In the military, curbing sexual harassment has about as much chance of success as curbing profanity. No matter how many sensitivity courses you force men into, they have natural tendencies (for good or bad) that no one will ever eliminate except by denaturing or killing the patient.

Instead of banging at the square peg to get it into the round hole, perhaps we should look for a square hole.

But putting women in the military is more than just a problem of misunderstanding men. Much more importantly it's a problem of misunderstanding women. A couple later paragraphs are remarkable on this score:

Sergeant Marti Ribeiro, a wife and mother who entered the Air Force to follow family tradition [!], was relentlessly harassed throughout her deployment in 2003. So when she was redeployed in 2006 and sent to Afghanistan as a combat correspondent with the Army’s all-male 10th Mountain Division, she resolved that this time would be different.

“Excuse my language,” says Ribeiro, “but I decided to be a bitch. So I stepped off the plane into my own personal hell. Yes, I was able to put up a wall, but at a price. My wall became thicker and thicker. I’m normally a very bubbly person, but that disappeared behind the wall, and to this day I don’t know if I’ve ever regained that part of my personality.” (15)

We learn later (17) that Ribeiro was trying to follow in the footsteps of her father and grandfather, both officers. I can only wonder how the tradition-minded men in her family could imagine letting a woman fight in combat. Further, why would a mother, with any sense of responsibility to her children voluntarily put herself in harm's way? Out of a sense of family tradition? (Strange family that has a tradition of mothers abandoning their children.) The mind boggles.

In the second paragraph, we see how a woman in the military has to change herself to suit her new role. It would be interesting to compare this to the experience of how men adjust to the military, but it's clear it wouldn't be nearly the same transformation, if only for the reason that very few men aptly describe themselves in terms like "bubbly."

Sexual harassment in the military is a very real problem. But the real question this publication's ideological commitments2 don't allow it to ask: why are we putting women in these situations in the first place? It's as if we feel obliged to deny that there are distinct natures in the world by proving that women have no essential nature.

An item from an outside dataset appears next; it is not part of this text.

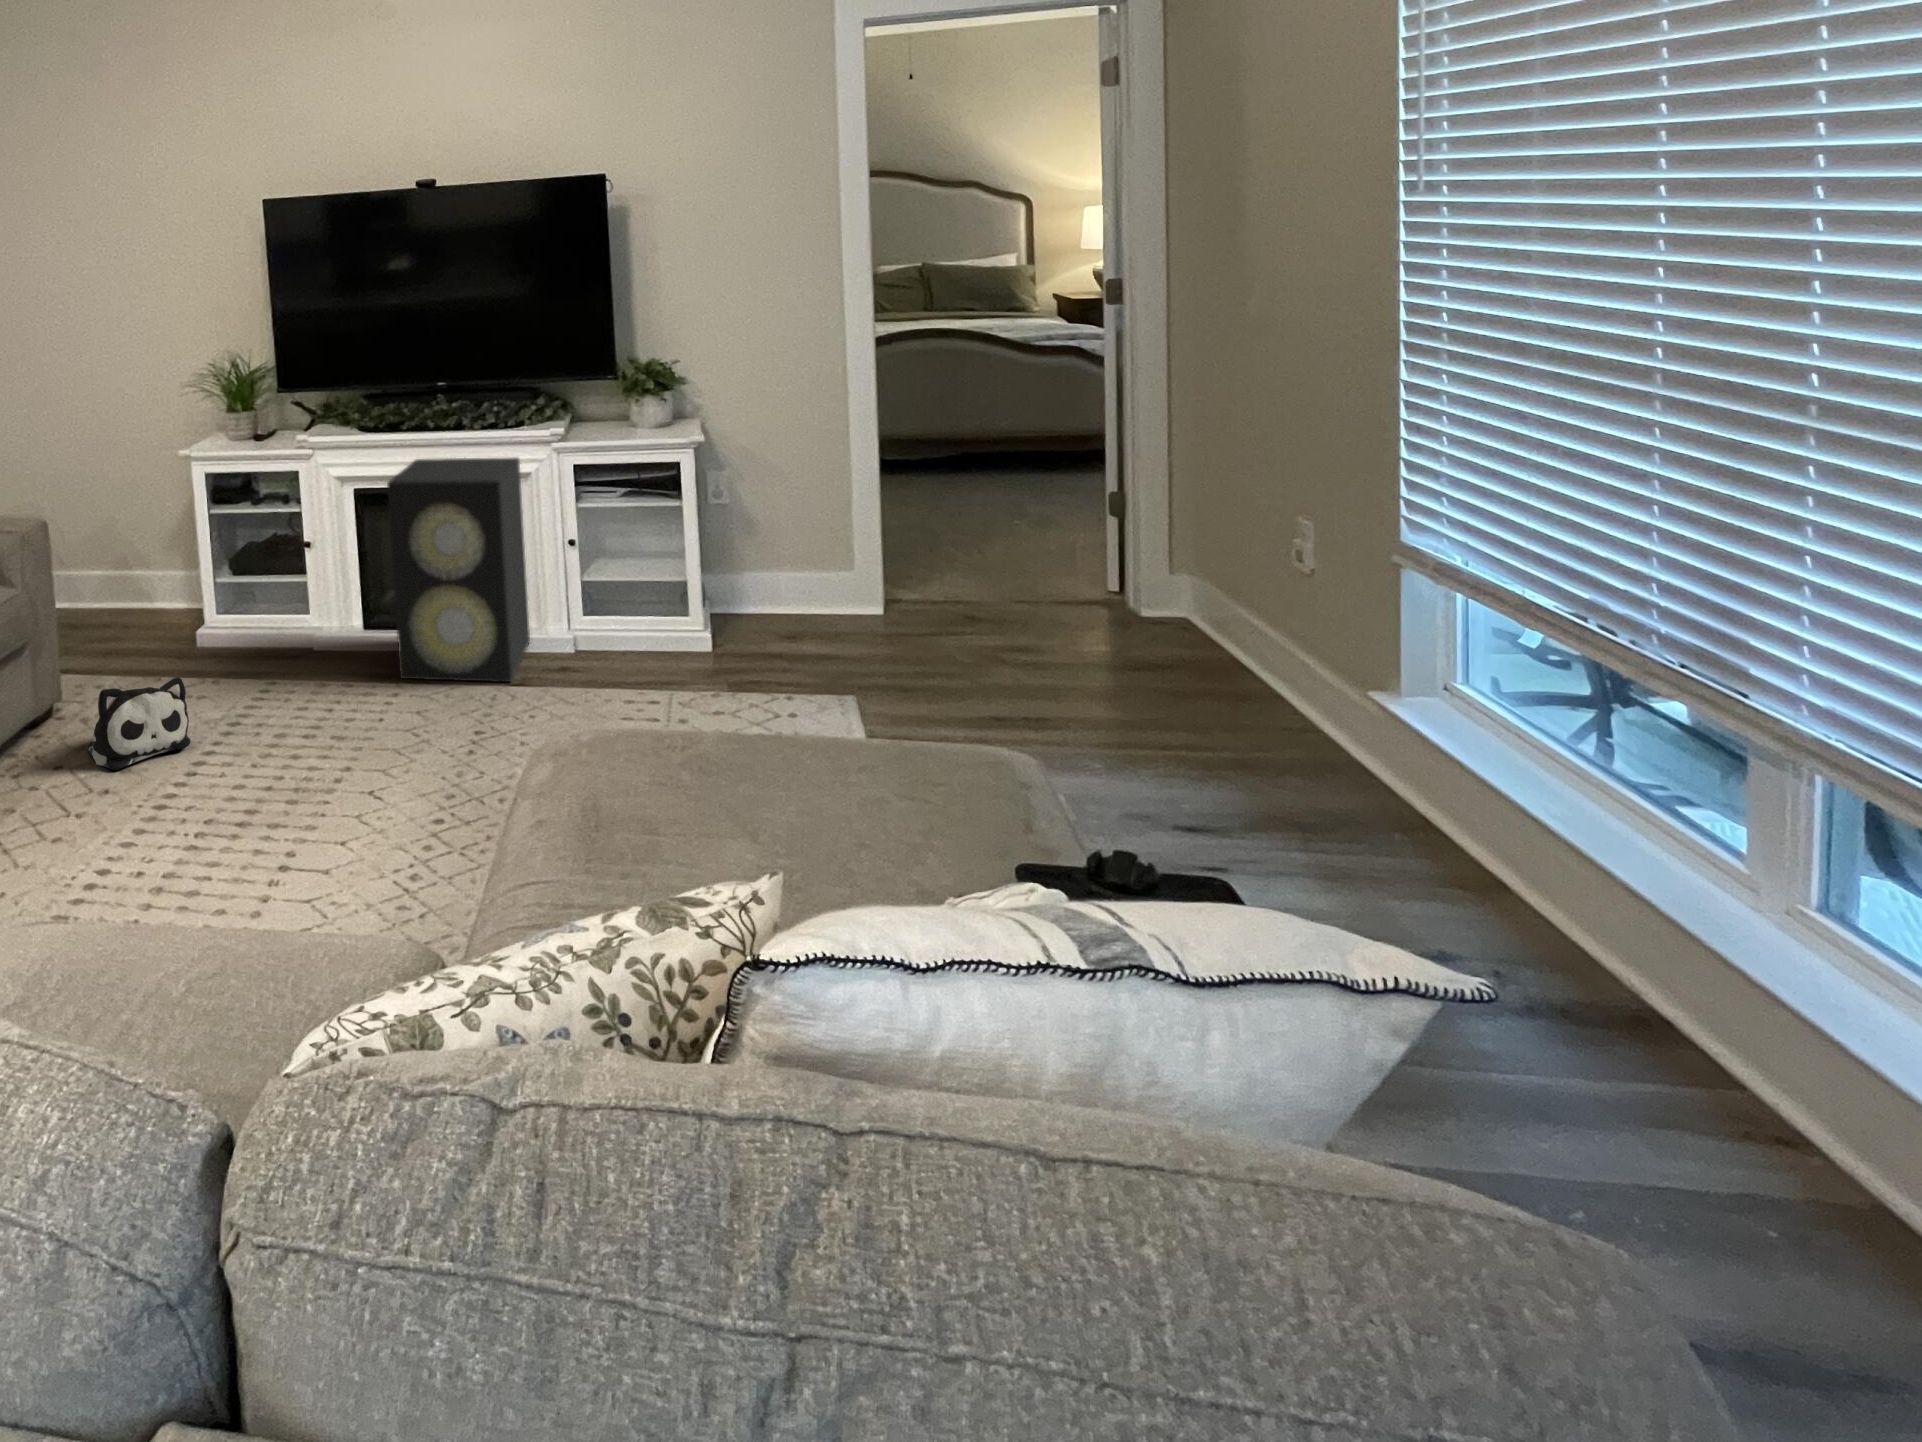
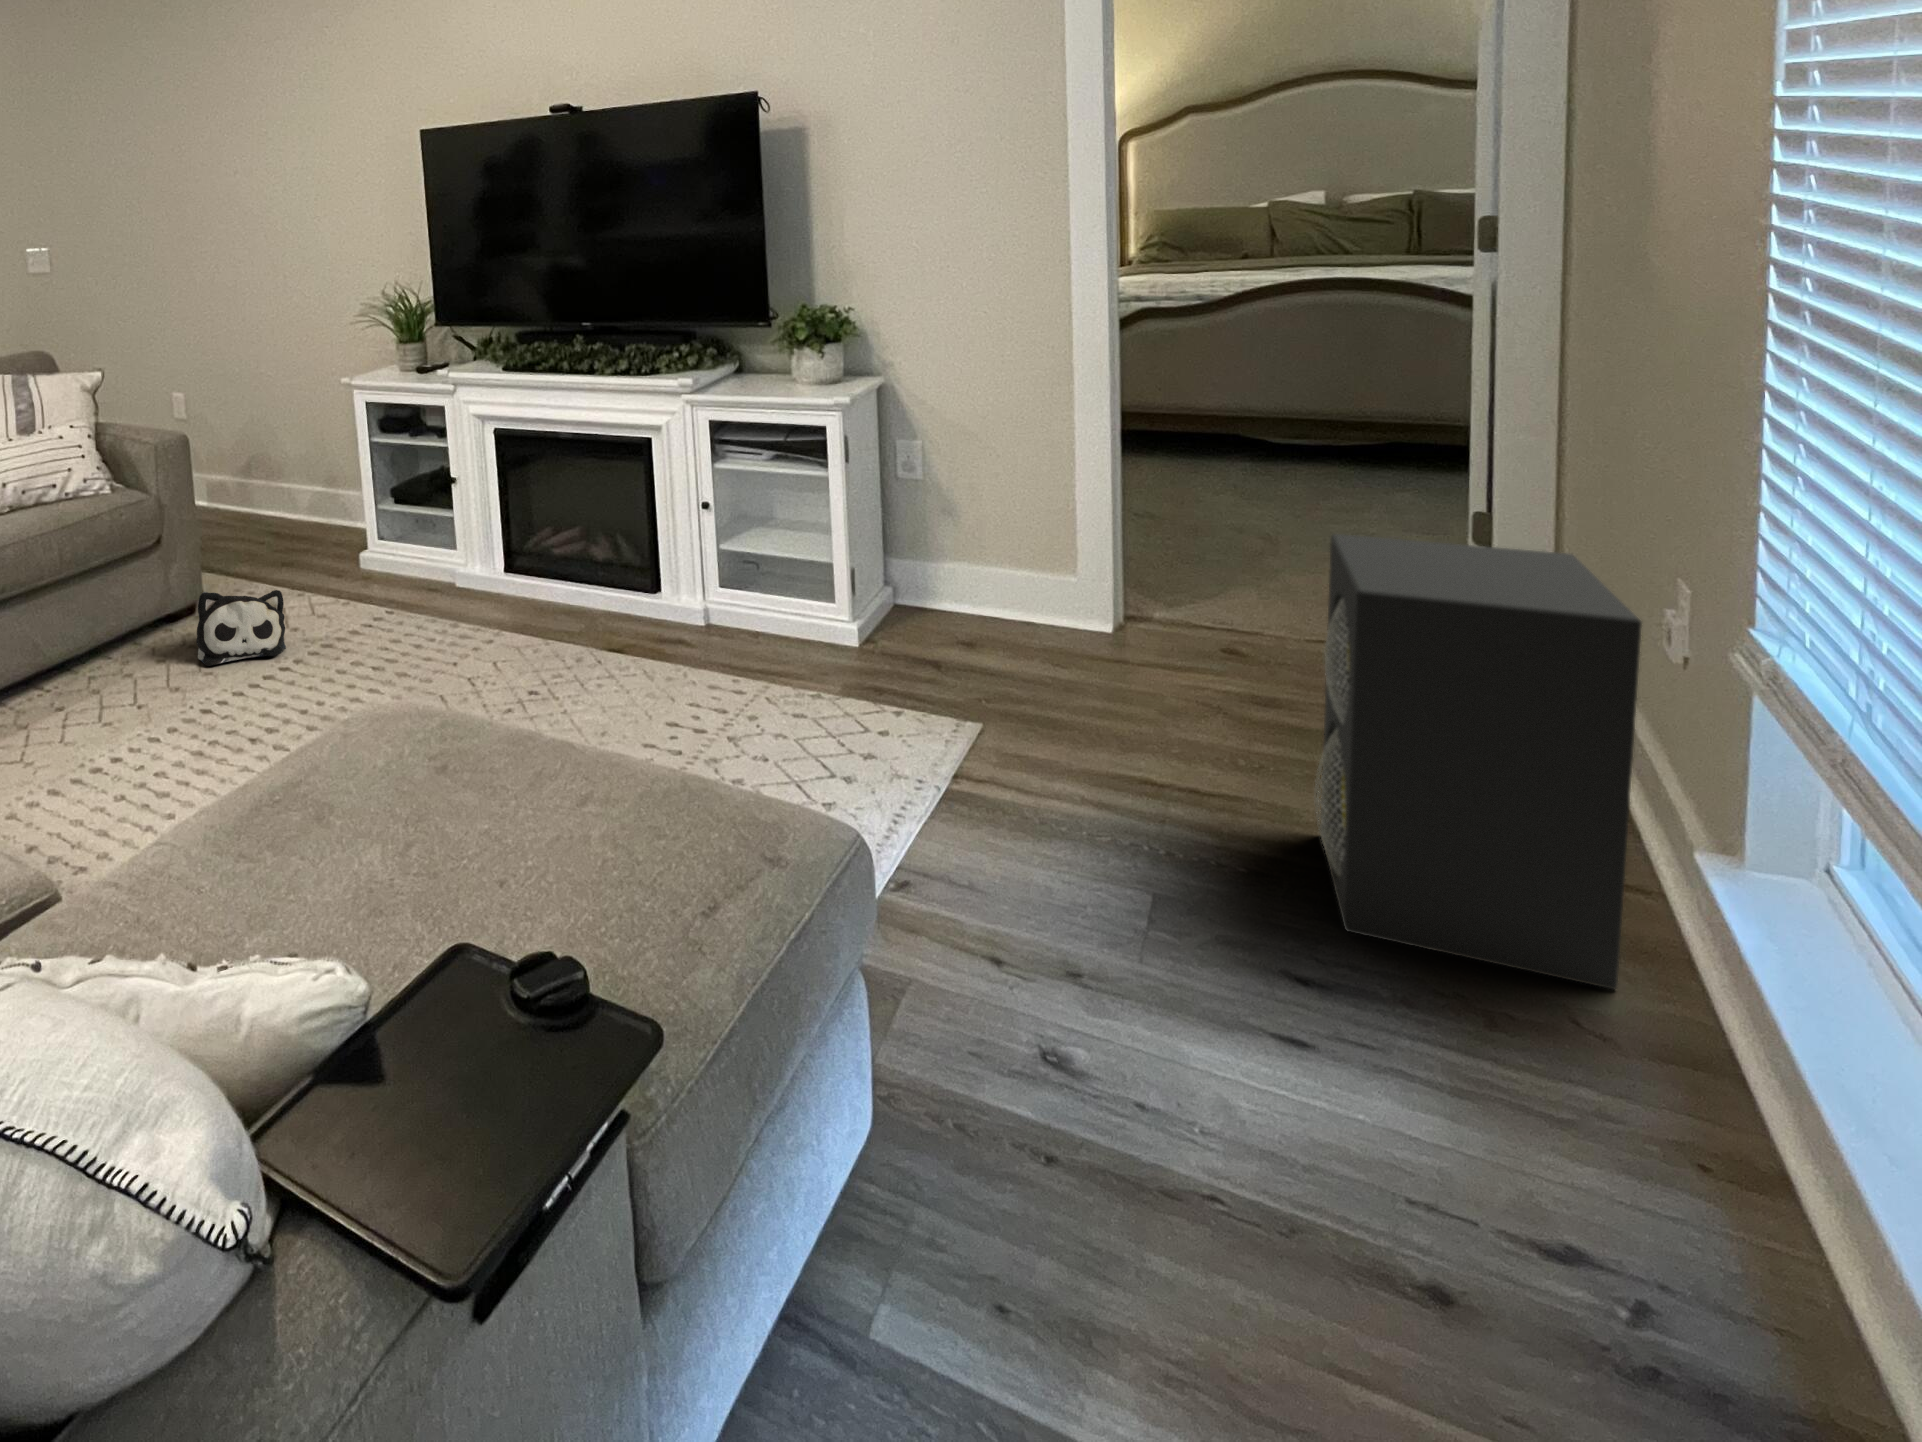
speaker: present [387,458,530,682] -> present [1315,534,1642,989]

The politically correct orthodoxy assumes that everyone should be able to step in to any role they want, and then forces everyone else to conform to that choice. The problem, this orthodoxy tells us, is not the institution of women in the military, but with the men who won't accept them.

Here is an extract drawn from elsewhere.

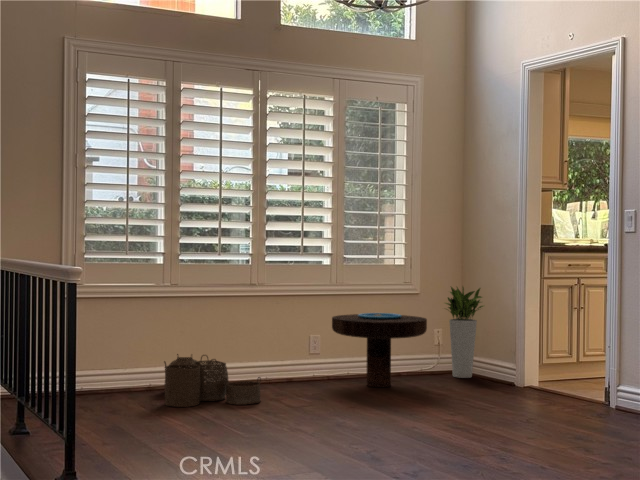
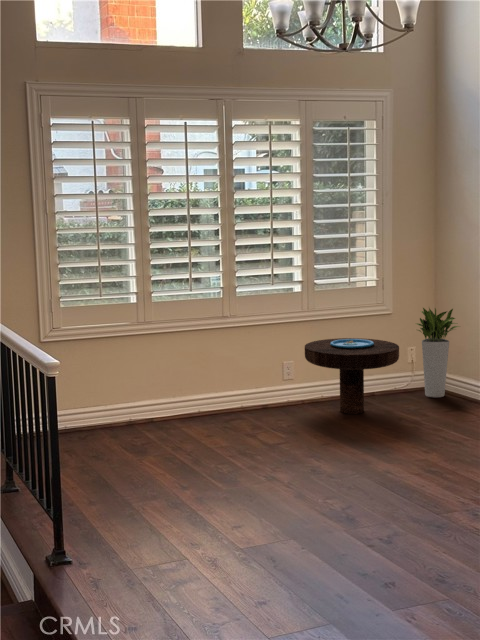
woven basket: present [164,354,261,407] -> none [143,390,237,448]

In our egalitarian, individualistic society, an abundance of choices is held to indicate our freedom. But what if most of those choices lead not to our happiness, but to our misery? Wouldn't elimination of those bad possibilities better enable us to thrive? Highway guardrails are not restrictions on freedom, but better enable us to get where we're going safely.

It is only in acknowledging the distinct natures of men and women that we can help them to excel in the respective roles for which they are naturally suited and that are their natural glory.


Notes

1. It seems wisest for children's primary caregivers not to be pumped up with testosterone whether by nature or by profession.

2. Whenever I feel guilty about not donating to my alma mater, a quick look at the alumni magazine cures me.


Helen Benedict, "Betrayal in the Field," Columbia (Spring 2009), 12-17.

Hanna Rosin, "The Case Against Breast-Feeding" The Atlantic (April 2009), 64-70.